Hundimiento del Lusitania

Pasaron dieciocho minutos de las dos de la tarde y 1197 personas acaban de morir…

El “RMS Lusitania” se hundió en las costas de Irlanda mientras intentaba llegar a puerto el 7 de mayo de 1915, gracias un torpedo disparado por el submarino alemán U-20. Este hecho es considerado como el disparador para la incorporación de los Estados Unidos a la Primera Guerra Mundial y, a pesar de que sucedió hace más de cien años, hasta el día de hoy nos preguntamos qué pasó realmente la tarde de ese 7 de mayo.

Los misterios que rodean el hundimiento del barco son tantos y tan conspirativos como descabellados, pero si de algo estamos seguros es de que el RMS Lusitania cumplió un papel importante de manera secreta en el apoyo del ejercito inglés durante la guerra.

Víctimas Lusitania
Víctimas del Hudimiento del “RMS Lusitania”. Estos son los ataúdes de los cuerpos que se pudieron recuperar.

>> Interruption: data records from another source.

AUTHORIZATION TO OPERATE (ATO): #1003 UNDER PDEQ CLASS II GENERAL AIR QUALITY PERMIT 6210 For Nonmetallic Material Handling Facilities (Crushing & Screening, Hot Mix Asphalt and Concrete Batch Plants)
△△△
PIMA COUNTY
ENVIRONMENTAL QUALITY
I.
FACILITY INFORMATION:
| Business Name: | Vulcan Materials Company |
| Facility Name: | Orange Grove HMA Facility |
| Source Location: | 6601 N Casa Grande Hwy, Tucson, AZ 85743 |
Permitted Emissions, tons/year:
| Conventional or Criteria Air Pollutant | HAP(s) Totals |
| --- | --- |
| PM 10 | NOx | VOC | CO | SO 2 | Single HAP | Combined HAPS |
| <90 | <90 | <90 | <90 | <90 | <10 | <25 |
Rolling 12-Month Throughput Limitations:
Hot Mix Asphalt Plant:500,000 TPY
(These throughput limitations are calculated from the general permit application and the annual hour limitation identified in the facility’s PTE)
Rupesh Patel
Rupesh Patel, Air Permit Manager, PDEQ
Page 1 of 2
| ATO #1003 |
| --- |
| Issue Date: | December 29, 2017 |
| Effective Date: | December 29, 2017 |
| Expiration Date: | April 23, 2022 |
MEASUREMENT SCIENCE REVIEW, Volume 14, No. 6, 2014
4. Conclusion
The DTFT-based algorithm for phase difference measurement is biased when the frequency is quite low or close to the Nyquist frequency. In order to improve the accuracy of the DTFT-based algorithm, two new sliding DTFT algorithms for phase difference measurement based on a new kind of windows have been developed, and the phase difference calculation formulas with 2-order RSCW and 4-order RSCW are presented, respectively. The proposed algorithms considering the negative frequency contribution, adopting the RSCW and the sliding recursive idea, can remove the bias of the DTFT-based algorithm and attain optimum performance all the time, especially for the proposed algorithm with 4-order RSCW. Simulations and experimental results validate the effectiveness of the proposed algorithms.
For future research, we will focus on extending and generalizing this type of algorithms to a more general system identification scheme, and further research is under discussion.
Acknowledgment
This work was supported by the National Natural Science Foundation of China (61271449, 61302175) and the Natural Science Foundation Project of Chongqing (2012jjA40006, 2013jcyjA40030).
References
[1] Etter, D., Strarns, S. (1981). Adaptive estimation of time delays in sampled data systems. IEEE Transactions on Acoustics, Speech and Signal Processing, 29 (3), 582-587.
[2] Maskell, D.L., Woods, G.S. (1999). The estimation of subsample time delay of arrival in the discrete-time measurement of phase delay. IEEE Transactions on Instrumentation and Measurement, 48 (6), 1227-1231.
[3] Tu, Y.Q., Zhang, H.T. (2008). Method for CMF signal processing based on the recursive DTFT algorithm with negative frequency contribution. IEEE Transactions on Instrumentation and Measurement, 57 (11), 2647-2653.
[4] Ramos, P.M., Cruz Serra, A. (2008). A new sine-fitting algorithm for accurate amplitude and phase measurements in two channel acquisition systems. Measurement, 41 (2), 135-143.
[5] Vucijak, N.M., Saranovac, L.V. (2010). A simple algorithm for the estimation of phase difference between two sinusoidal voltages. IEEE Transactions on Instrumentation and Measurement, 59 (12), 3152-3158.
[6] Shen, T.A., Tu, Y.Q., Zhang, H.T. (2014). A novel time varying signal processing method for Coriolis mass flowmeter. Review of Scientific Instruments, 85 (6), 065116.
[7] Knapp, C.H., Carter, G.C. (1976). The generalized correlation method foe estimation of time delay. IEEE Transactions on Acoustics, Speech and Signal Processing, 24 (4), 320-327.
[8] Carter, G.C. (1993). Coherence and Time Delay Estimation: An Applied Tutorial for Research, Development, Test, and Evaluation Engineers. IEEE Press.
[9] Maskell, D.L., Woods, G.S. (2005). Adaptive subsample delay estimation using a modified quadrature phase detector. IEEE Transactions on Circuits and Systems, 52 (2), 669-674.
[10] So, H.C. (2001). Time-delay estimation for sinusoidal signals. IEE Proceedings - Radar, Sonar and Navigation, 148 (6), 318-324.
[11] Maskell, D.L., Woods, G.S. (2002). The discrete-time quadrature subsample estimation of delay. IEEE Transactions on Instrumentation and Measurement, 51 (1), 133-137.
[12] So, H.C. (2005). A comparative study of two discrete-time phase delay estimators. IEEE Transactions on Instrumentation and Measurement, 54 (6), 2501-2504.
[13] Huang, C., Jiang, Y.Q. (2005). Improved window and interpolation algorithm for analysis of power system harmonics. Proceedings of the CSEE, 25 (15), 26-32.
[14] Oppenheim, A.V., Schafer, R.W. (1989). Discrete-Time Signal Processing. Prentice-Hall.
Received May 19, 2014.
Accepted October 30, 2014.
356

Para empezar, el RMS Lusitania hasta ese momento era considerado el barco más rápido del mundo en cruzar el Atlántico y a pesar de la advertencia por parte del ejercito alemán sobre hundir barcos ingleses, éste siguió funcionando, llevando pasajeros de un continente al otro, lo que servía de manera excelente para tapar la verdadera carga del barco: armamento. Más precisamente, municiones de todo tipo, desde rifles hasta de cañones.

Así, el 1 de mayo de 1915, el barco dejaba el puerto de New York con rumbo hacia Inglaterra con la carga y los pasajeros, quienes afirmaban saber el peligro que representaba tanto la posibilidad de hundimiento como lo que el barco transportaba. Aunque si la historia nos ha enseñado algo, es que todo es producto de coincidencias inesperadas, como que el submarino alemán también saldría de su puerto el mismo día con rumbo hacia las Islas Británicas, hundiendo otros tres barcos en su camino.

El 7 de mayo de 1915, las costas de Irlanda se despertaron con niebla y nuestro querido barco inglés tuvo que reducir su velocidad para evitar accidentes y, por extraño que suene, eso fue lo único que encontró. Desde que el imperio Alemán ordenó el bloqueo a la islas y el hundimiento de cualquier barco, la marina real desplegó barcos escoltas para proteger cualquier tipo de embarcación entrante.

Eso no funcionó ese día. El RMS Lusitania no encontró ningún barco escolta y por decisión del capitán se adentró en solitario hacia su destino.

Submarino U-20
El torpedo da de lleno en el barco.

Cerca de las 14:00 horas la niebla se despejó y un submarino alemán con órdenes de destruir cualquier cosa que flotara y no fuera aliada se encontró a no menos de una milla náutica de su objetivo, disparando un torpedo que impactó de lleno.

En apenas unos segundos el barco se empezó a inclinar. Estalló el caos: Gritos, agua, gente corriendo, fuego y de la nada, una segunda explosión.

Los pocos que pudieron describieron cómo el casco explotó desde adentro, sin previo aviso, haciendo un agujero más grande. El barco se inclinó aún más y los barcos salvavidas quedaron inutilizados por la inclinación.

Pasaron 18 minutos de las 14:00. El “RMS Lusitania” se hundió hasta las profundidades, llevándose la vida de 785 pajeros y 412 tripulantes.

Lusitania
El Lusitania en llamas. Se desconoce la verdadera razón de la segunda explosión. Se cree que fue un cargamento de municiones.

Dentro de los pasajeros que perecieron, una parte de ellos eran estadounidenses, algo que afectó a muchas personas en el país de las trece colonias y quienes hasta ahora se mantuvieron en una neutralidad apreciada, pusieron en marcha los engranajes de la guerra.

Existen teorías acerca de que Winston Churchill, quien en aquel momento era Primer Lord del Almirantazgo a cargo de Marina Británica, ordenó la falta de escoltas de protección para lograr que los Estados Unidos se unieran definitivamente a la Guerra. La verdad nunca se sabrá totalmente… ya que está sumergida en el fondo del mar.